Her most notable ongoing performance project is titled “Unknown Women.” Titles of past performances capture the empathy Zoncy feels for women everywhere: Unwanted Pregnancy; Cowardly Feminist; Pridefully in Womanhood. In an interview with Intersections gallery, Zoncy describes the context of Unknown Women 03: Queens of Nature: “I focused on the flower faces. In works of literature, music or art, women have been symbolised as flowers. Women’s adultery is represented as the blossom of a flower, and in a similar cliché a flower is torn apart when a woman has been sexually abused. The torn flower is an object just as her body is objectified in the abuse.” Another poignant piece from the “Unknown” series is WHO? – a devastating performance action for justice in the name of two Kachin teachers who were raped and murdered in 2015, allegedly by Burmese military soldiers. In it, she cries and wails, recounting the experience of so many who heard the news.
Beyond performance, Zoncy is an archivist, activist, organizer, and manager. She co-founded Diverze Youth Art Platform with friends in 2013, partially in response to growing religious and ethnic tension in Myanmar. Diverze also serves as a fundraising platform, in a country where there is little international institutional funding and absolutely none from the ruling government. She speaks at conferences focused on community-building, architecture, and culture. She also creates photographic series, installations, and paintings, with subjects ranging from her father’s farming village in the southeast of Myanmar to the disappearance of a prized breed of gecko due to poaching for superstitious medicinal practices.
Zoncy is highly versatile, but she chooses consciously, that her creative energy might feed her deep desire to advocate for the marginalized.

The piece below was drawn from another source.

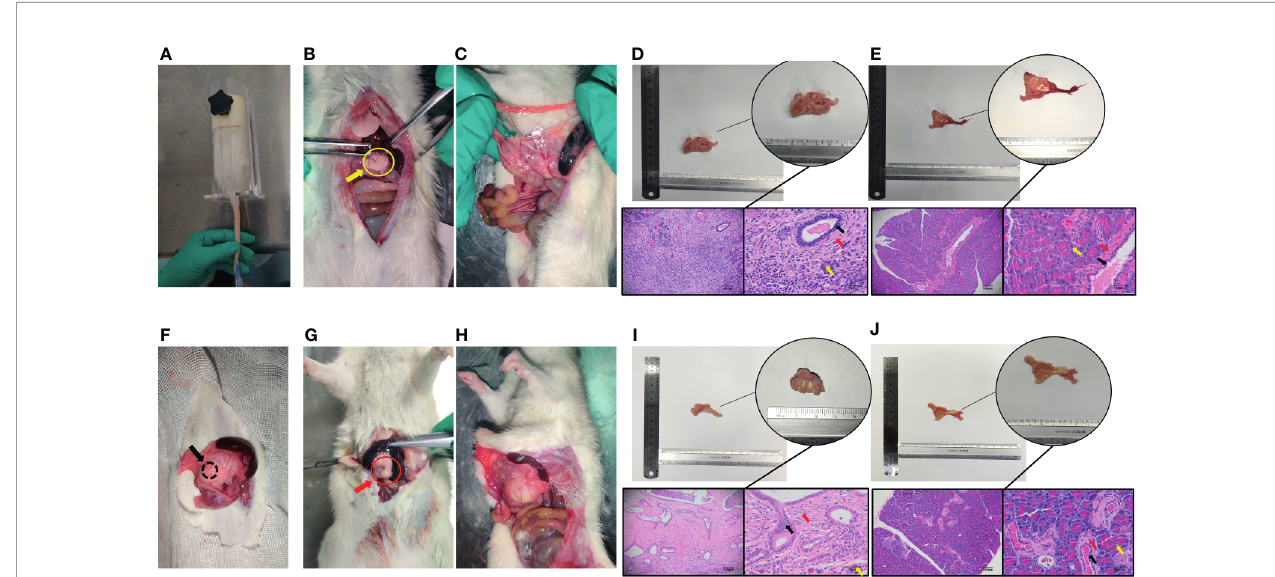
FIGURE 4 | Establishment and identi fi cation of CP and PDAC model rats. (A) The rat CP models were established by injecting DBTC solution through the tail vein; (B, C) After 6 weeks of modelling, the pancreas of rats in the CP group and the pancreas of rats in the control group (injection of saline) were collected. Severe fi brosis was observed in the pancreas - yellow arrow of the CP group; (F) Rats with orthotopic pancreatic cancer induced by surgical implantation of DMBA; (G, H) : Sixteen weeks after modelling, the pancreas of rats in situ PDAC and the pancreas of rats in the sham operation control group. Severe fi brosis and local mass formation were observed at the pancreatic red arrow of the rats in the in situ PDAC group; (D, E) Gross pancreatic specimens and pathological HE staining of rats in the CP group and control group (100X and 400X; black arrow: normal epithelial duct cells; red arrow: stromal cells ( fi broblasts, PSCs); yellow arrow: acinar cells); (I, J) Gross pancreatic specimens and pathological HE staining of rats in the in situ PDAC group and control group (100X and 400X; black arrow: cancer/ normal epithelial duct cells; red arrow: stromal cells ( fi broblasts, PSCs); yellow arrow: acinar cells).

Her personal experience growing up in a multi-religious, multi-ethnic family in a country where a majority Burmese Buddhist military preys on its own citizens drives her art and her work. Her critical voice is vital as history repeats itself in Myanmar and so many are in danger of losing faith. Her work can be situated in a wider context – one of shared struggle and humanity as well as activism in artistic practice.